Bjørn Erik Melland

Personal information
- Date of birth: 29 September 1974 (age 51)
- Height: 1.80 m (5 ft 11 in)
- Position: Defender

Youth career
- Sprova IL

Senior career*
- Years: Team / Apps / (Gls)
- 1990-1992: Sprova IL
- 1993-1997: Steinkjer
- 1998–2000: Byåsen
- 2001–2006: Aalesund
- 2007: Skarbøvik

Managerial career
- Aalesund (physio)
- 2017–: Aalesund (director of sports)

= Bjørn Erik Melland =

Norwegian footballer (born 1974)

Bjørn Erik Melland (born 29 September 1974) is a Norwegian retired football defender who notably played in Tippeligaen for Aalesund.

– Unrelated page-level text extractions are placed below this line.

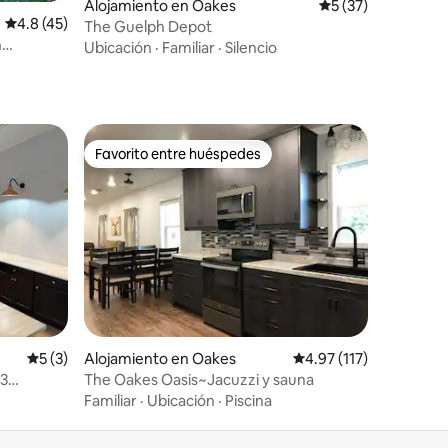
Alojamiento en Oakes
Calificación promed
5 (37)
Calificación promedio: 4.8 de 5, 45 reseñas
4.8 (45)
The Guelph Depot
n
Ubicación
·
Familiar
·
Silencio
2 baños.
Favorito entre huéspedes
Favorito entre huéspedes
Calificación promedio: 5 de 5, 3 reseñas
5 (3)
Alojamiento en Oakes
Calificación promedio:
4.97 (117)
 3
The Oakes Oasis~Jacuzzi y sauna
Familiar
·
Ubicación
·
Piscina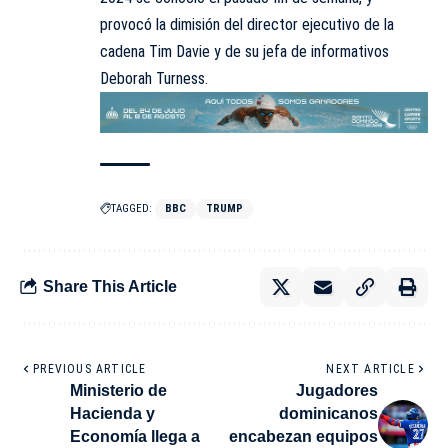
provocó la dimisión del director ejecutivo de la
cadena Tim Davie y de su jefa de informativos
Deborah Turness.
TAGGED:
BBC
TRUMP
Share This Article
PREVIOUS ARTICLE
NEXT ARTICLE
Ministerio de
Jugadores
Hacienda y
dominicanos
Economía llega a
encabezan equipos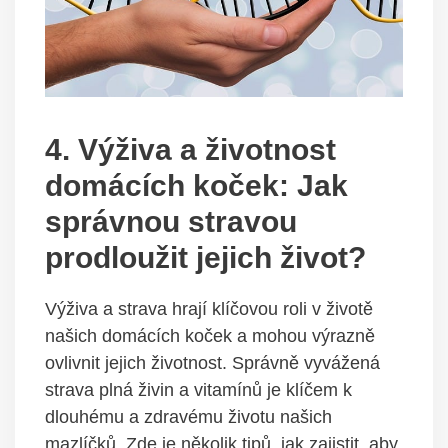
4. Výživa a životnost
domácích koček: Jak
správnou stravou
prodloužit jejich život?
Výživa a strava hrají klíčovou roli v životě
našich domácích koček a mohou výrazně
ovlivnit jejich životnost. Správně vyvážená
strava plná živin a vitamínů je klíčem k
dlouhému a zdravému životu našich
mazlíčků. Zde je několik tipů, jak zajistit, aby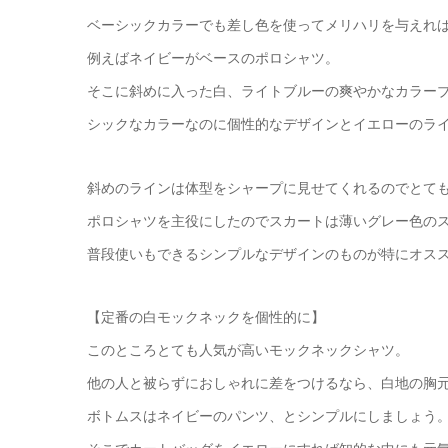
ベーシックカラーでも差し色を使ってメリハリを与えれ
例えばネイビーがベースのポロシャツ。
そこに斜めに入った白、ライトブルーの爽やかなカラー
シックなカラーなのに個性的なデザインとイエローのラ
斜めのラインは体型をシャープに見せてくれるのでとて
ポロシャツを主役にしたのでスカートは薄いグレー色の
普段使いもできるシンプルなデザインのものが特にオス
【定番の白モックネックを個性的に】
このところとても人気が高いモックネックシャツ。
他の人と被らずにおしゃれに差をつけるなら、白地の胸
ボトムスはネイビーのパンツ、とシンプルにしましょう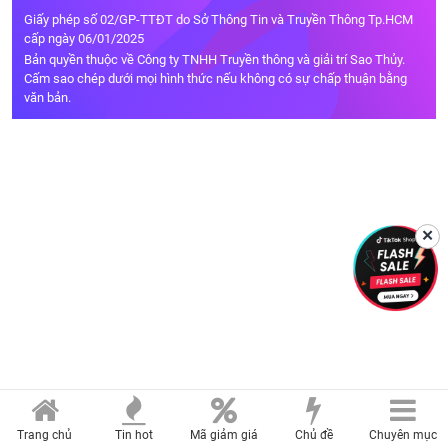
Giấy phép số 02/GP-TTĐT do Sở Thông Tin và Truyền Thông Tp.HCM
cấp ngày 06/01/2025
Bản quyền thuộc về Công ty TNHH Truyền thông và giải trí Sao Thủy.
Cấm sao chép dưới mọi hình thức nếu không có sự chấp thuận bằng
văn bản.
✕
Trang chủ
Tin hot
Mã giảm giá
Chủ đề
Chuyên mục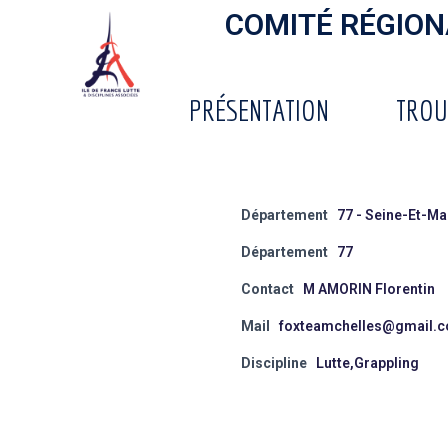
COMITÉ RÉGIONA
PRÉSENTATION
TROU
Département
77 - Seine-Et-M
Département
77
Contact
M AMORIN Florentin
Mail
foxteamchelles@gmail.
Discipline
Lutte,Grappling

He started his career in Sprova IL, and also played for Steinkjer before debuting in the Norwegian First Division, the second tier, with Byåsen. He went on to study physiotherapy in Ålesund and play for division colleagues Aalesund in 2001. In 2003 and 2005, he featured for Aalesund on the first tier, Tippeligaen. He was let go after the 2006 season, but after one season in Skarbøvik he was later hired as the Aalesund physio. Ahead of the 2017 season he was hired as Aalesund FK's director of sports.

Melland also recorded a 24th place and a 32nd place in the two races of the Norwegian Nordic combined championships of 1992.